CRISPY CHICKEN BURGER
6 burger buns
3 farm chicken breasts
2 chopped shallots
1 chopped garlic clove
2 tbsp of ras-el-hanout
200 g of sugar free corn flakes
100 g of fried onions
1 avocado
10 leaves of an iceberg lettuce
4 egg whites
100 g of clarified butter
Salt and freshly ground pepper
White sauce
100 g of white cheese
100 g of mayonnaise
1 tsp of grated lemon zest
1 tsp of grated ginger
1 tsp of mustard
2 tbsp of crushed pink peppercorns
• Chop the chicken and mix with the shallots, garlic and ras-el-hanout. Season and shape into 6 patties
the size of the burger buns. Set aside.
• Mix all of the ingredients for the sauce.
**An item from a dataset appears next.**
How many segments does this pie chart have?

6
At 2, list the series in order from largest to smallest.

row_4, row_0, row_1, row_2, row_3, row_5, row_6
Season and set aside.
• Mix and crush the cornflakes and fried onion.
• Cut the avocado into small cubes and add the shredded lettuce leaves. Mix with a little sauce.
• Dip the chicken patties in the lightly beaten egg white and cornflakes.
• Switch on the appliance and preheat both plates.
• Cook the chicken patties on the griddle plate after adding clarified butter. Cook each side for 5
minutes. Season to taste.
• Meanwhile, cut the buns in half and brown on the griddle plate.
• In between the two hot bun slices, add a little sauce and avocado mixture and place the chickenpatty.
• Add a little more mixture and serve.